Engineer Timo Birnschein is trying to shield his funding in a high-end NVIDIA RTX 5000-series graphics card — by monitoring its 12VHPWR enter for indicators it is overheating.
“As an alternative of whining concerning the energy of my GPU and NVIDIA’s design points,” Birnschein explains, “I made a decision [I’d] relatively implement a thermal watchdog on the connectors. It is a very fast one: [an] Arduino with a number of 4.7k resistors and 100k thermistors. On the Home windows aspect, a Python script working with administrator rights checks the temperature of the three thermocouples and logs them. As soon as a minimum of one passes 100 levels Celsius, the PC mechanically shuts down — no matter knowledge loss. Approach higher than destroying $2000 in {hardware} or extra.”
Involved about reviews of melting graphics playing cards, Timo Birnschein is defending his funding in an NVIDIA RTX 5090 with a thermal watchdog. (📷: Timo Birnschein)

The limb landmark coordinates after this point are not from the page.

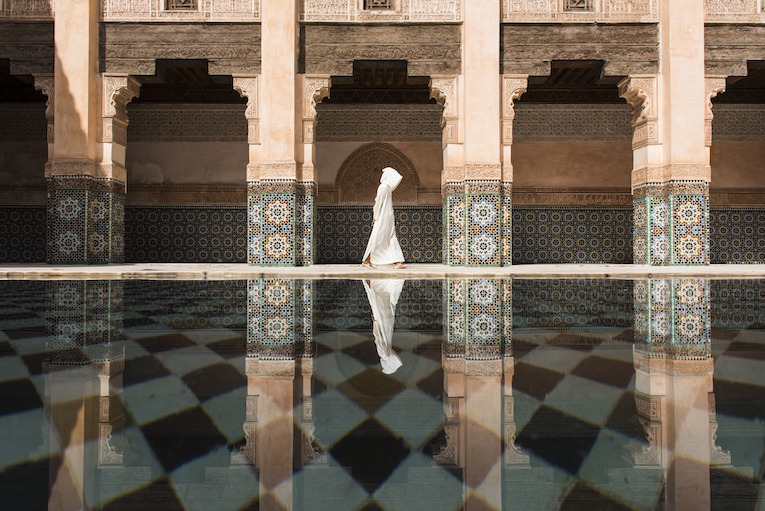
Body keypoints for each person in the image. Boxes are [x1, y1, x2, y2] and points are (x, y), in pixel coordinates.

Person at [362, 166, 408, 269]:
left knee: (391, 237)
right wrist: (375, 217)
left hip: (388, 217)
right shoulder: (383, 187)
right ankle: (366, 261)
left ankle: (396, 262)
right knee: (377, 238)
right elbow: (378, 203)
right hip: (382, 217)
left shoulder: (387, 188)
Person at [363, 279, 404, 375]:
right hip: (384, 324)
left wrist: (376, 322)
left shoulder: (384, 354)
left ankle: (372, 283)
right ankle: (374, 283)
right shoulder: (386, 352)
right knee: (384, 303)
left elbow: (378, 335)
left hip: (382, 323)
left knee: (380, 303)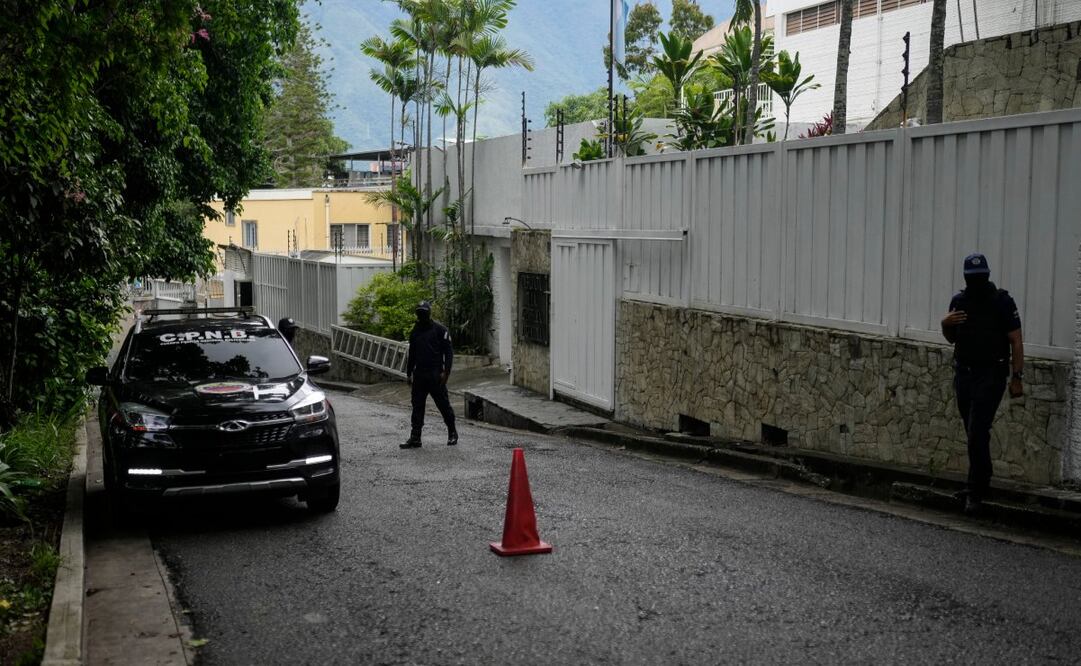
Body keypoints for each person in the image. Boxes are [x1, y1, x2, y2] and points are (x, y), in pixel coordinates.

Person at [941, 253, 1023, 515]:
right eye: (972, 277)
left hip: (991, 374)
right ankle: (980, 480)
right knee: (973, 432)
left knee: (977, 432)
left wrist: (1017, 377)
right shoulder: (959, 301)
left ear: (987, 276)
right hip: (964, 373)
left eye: (979, 277)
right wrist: (944, 323)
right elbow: (951, 339)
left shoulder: (1002, 302)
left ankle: (975, 492)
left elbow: (1016, 341)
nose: (976, 281)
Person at [402, 301, 458, 448]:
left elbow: (449, 352)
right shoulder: (415, 331)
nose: (421, 315)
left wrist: (446, 372)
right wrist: (408, 373)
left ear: (429, 313)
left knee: (443, 405)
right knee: (417, 407)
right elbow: (412, 354)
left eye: (424, 312)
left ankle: (452, 432)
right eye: (419, 312)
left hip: (435, 375)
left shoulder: (440, 330)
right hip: (419, 375)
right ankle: (415, 437)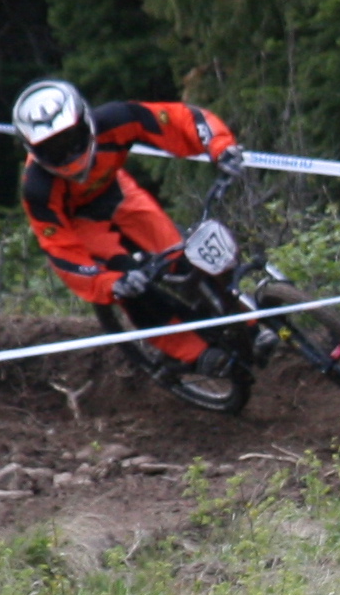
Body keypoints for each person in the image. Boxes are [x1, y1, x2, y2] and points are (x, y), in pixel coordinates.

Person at [13, 79, 256, 376]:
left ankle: (248, 322)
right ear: (33, 149)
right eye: (52, 149)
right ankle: (193, 352)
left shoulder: (115, 119)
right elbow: (60, 251)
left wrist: (220, 146)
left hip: (119, 195)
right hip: (80, 225)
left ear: (86, 123)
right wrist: (108, 282)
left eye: (71, 139)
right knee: (130, 287)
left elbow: (179, 119)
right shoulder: (37, 188)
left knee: (181, 255)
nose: (66, 154)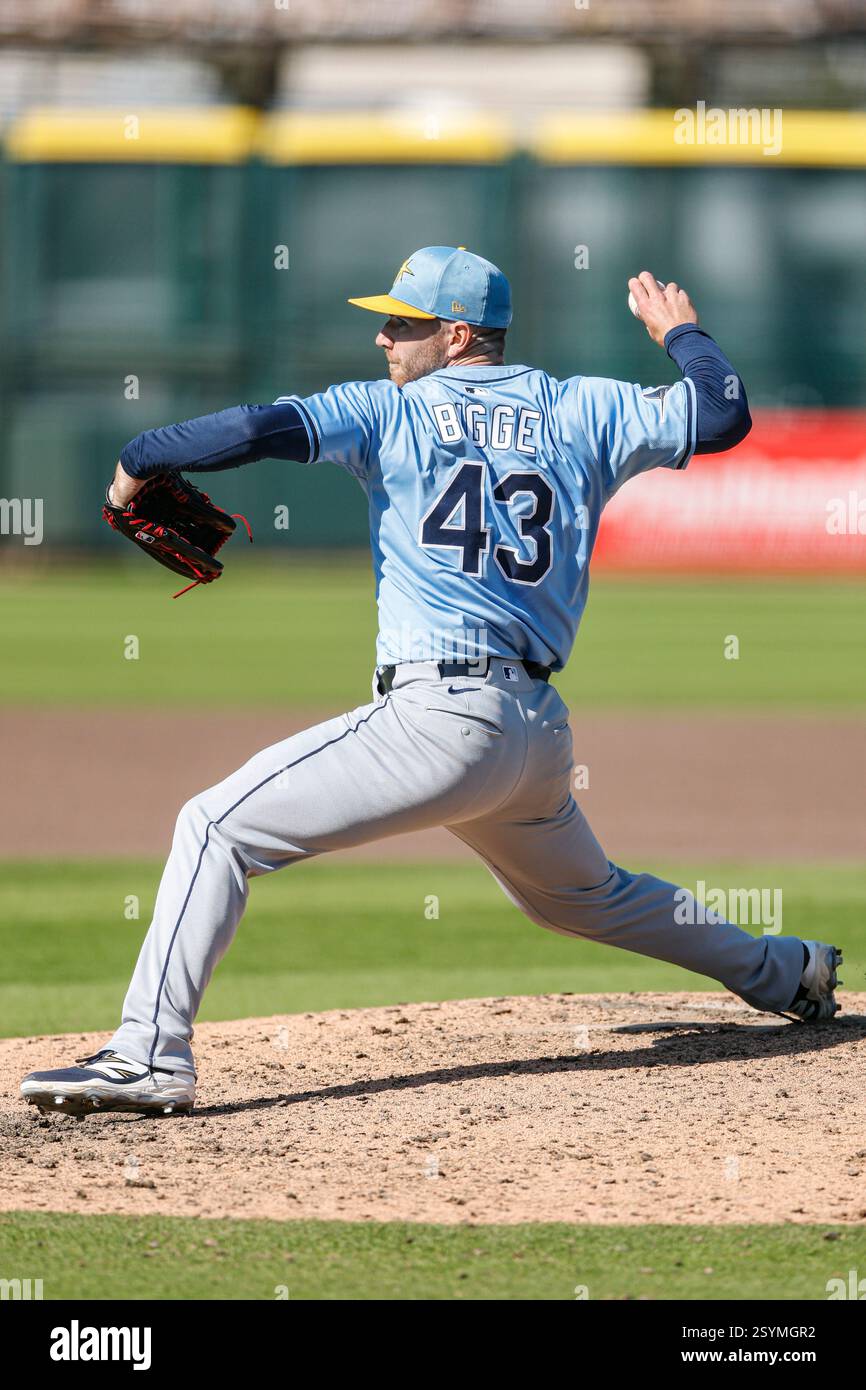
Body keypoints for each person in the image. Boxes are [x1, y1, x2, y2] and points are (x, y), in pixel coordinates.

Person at [21, 247, 841, 1117]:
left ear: (454, 336)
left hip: (440, 719)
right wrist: (681, 332)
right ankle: (787, 970)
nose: (382, 337)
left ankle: (149, 1057)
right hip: (530, 731)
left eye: (401, 322)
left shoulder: (387, 412)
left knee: (214, 826)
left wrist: (138, 456)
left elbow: (252, 430)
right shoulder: (583, 407)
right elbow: (721, 416)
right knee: (585, 898)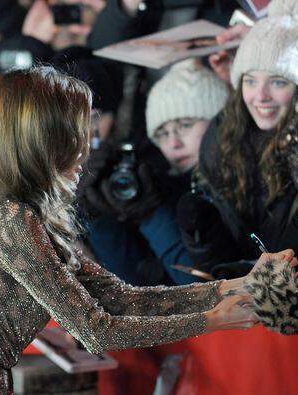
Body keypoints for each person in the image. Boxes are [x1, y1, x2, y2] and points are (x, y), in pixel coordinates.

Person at [0, 66, 297, 395]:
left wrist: (236, 287)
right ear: (41, 141)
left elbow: (122, 299)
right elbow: (98, 331)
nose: (86, 150)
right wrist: (214, 319)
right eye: (76, 134)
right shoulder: (8, 219)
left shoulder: (14, 213)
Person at [180, 0, 298, 274]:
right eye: (250, 81)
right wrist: (202, 240)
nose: (260, 96)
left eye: (277, 82)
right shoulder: (223, 137)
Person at [81, 59, 229, 284]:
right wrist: (99, 218)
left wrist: (152, 215)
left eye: (185, 125)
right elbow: (135, 289)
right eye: (163, 133)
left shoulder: (237, 186)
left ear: (221, 122)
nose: (174, 143)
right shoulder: (170, 186)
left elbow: (204, 287)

The issue Birnschein is making an attempt to unravel: the extraordinarily excessive energy draw of NVIDIA’s top-end graphics playing cards, with the flagship GeForce RTX 5090 specified at a “thermal design profile” of 575W — only for the GPU, not counting the remainder of the system into which it is put in. These sort of energy envelopes, which include the suggestion to have a system energy provide of a minimum of 950W, are excess of the PCI Categorical slot can deal with, and much more than normal PCIe energy cables. NVIDIA’s answer: 12VHPWR, a high-amperage 12V energy connector on the sting of the cardboard.
Sadly, top-end GPUs from each the brand new GeForce RTX 5000-series and older 4000-series have been identified to scorch, soften, and even flame out — owing, evaluation has urged, to a scarcity of balancing on the ability enter’s a number of pins. If the cable is not fairly clicked residence, or if a number of the pins are lower than good in both floor end or oxidation, the cardboard will draw extra present by way of the higher pins — leading to overheating to the purpose of melting and scorching.
The issue is so pronounced on the corporate’s newest technology that third-party producers have stepped in with cooled cable connectors — including both heatsinks or lively followers to attempt to tame the warmth. Birnschein’s strategy is extra reactive than proactive: monitoring the connector’s temperature and pulling the plug if issues begin to get toasty.
The temperature sensors feed into an Arduino Nano appropriate improvement board, which transfers the information over serial to the host PC. (📷: Timo Birnschein)
“The undertaking is ongoing,” Birnschein says, pointing to some bugs which nonetheless must be ironed out together with stalls within the Python script graphing temperatures. “I used an Arduino Nano [compatible development board]. A0-A7 [are] learn by the firmware. A 4.7k resistor goes from every pin to +5V. The thermistor is related on to the pin and GND as a voltage divider. That is it. I take advantage of the Steinert algorithm to calculate the temperature and dump it onto the serial port. At present, solely A0 to A3 are learn and communicated.”
events can comply with the undertaking’s progress on Birnschein’s Hackaday.io web page.